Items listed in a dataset
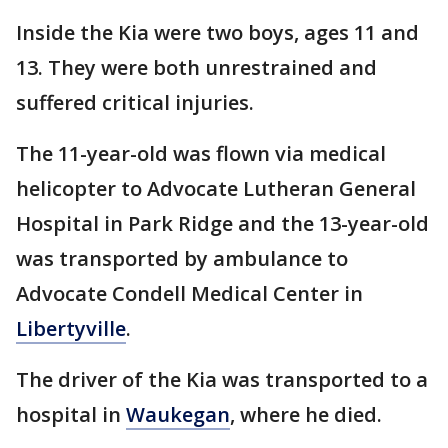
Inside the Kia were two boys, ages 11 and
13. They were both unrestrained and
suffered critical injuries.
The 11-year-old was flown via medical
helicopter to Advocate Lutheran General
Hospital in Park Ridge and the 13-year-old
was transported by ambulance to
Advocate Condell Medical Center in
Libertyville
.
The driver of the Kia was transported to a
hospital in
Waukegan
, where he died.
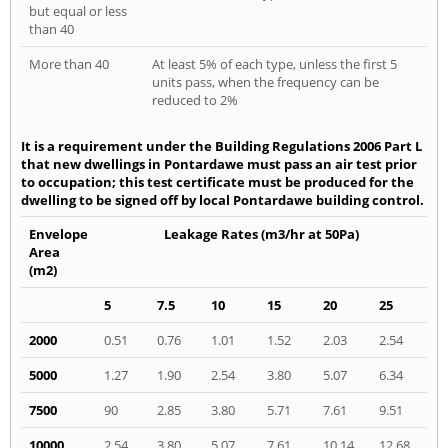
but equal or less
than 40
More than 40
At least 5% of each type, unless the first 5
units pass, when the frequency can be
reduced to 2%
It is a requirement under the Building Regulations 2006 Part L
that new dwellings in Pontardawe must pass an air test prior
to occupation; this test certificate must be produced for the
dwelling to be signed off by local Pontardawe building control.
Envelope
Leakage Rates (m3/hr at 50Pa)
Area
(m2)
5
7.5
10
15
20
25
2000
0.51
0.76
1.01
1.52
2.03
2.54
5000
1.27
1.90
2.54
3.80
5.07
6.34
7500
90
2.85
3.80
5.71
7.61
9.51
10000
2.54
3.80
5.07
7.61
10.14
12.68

**PROBLEM REQUIREMENTS:** Retype the data above exactly, dropping every picture.

**REPLY TO THE TASK:**
Inside the Kia were two boys, ages 11 and
13. They were both unrestrained and
suffered critical injuries.
The 11-year-old was flown via medical
helicopter to Advocate Lutheran General
Hospital in Park Ridge and the 13-year-old
was transported by ambulance to
Advocate Condell Medical Center in
Libertyville
.
The driver of the Kia was transported to a
hospital in
Waukegan
, where he died.
but equal or less
than 40
More than 40
At least 5% of each type, unless the first 5
units pass, when the frequency can be
reduced to 2%
It is a requirement under the Building Regulations 2006 Part L
that new dwellings in Pontardawe must pass an air test prior
to occupation; this test certificate must be produced for the
dwelling to be signed off by local Pontardawe building control.
Envelope
Leakage Rates (m3/hr at 50Pa)
Area
(m2)
5
7.5
10
15
20
25
2000
0.51
0.76
1.01
1.52
2.03
2.54
5000
1.27
1.90
2.54
3.80
5.07
6.34
7500
90
2.85
3.80
5.71
7.61
9.51
10000
2.54
3.80
5.07
7.61
10.14
12.68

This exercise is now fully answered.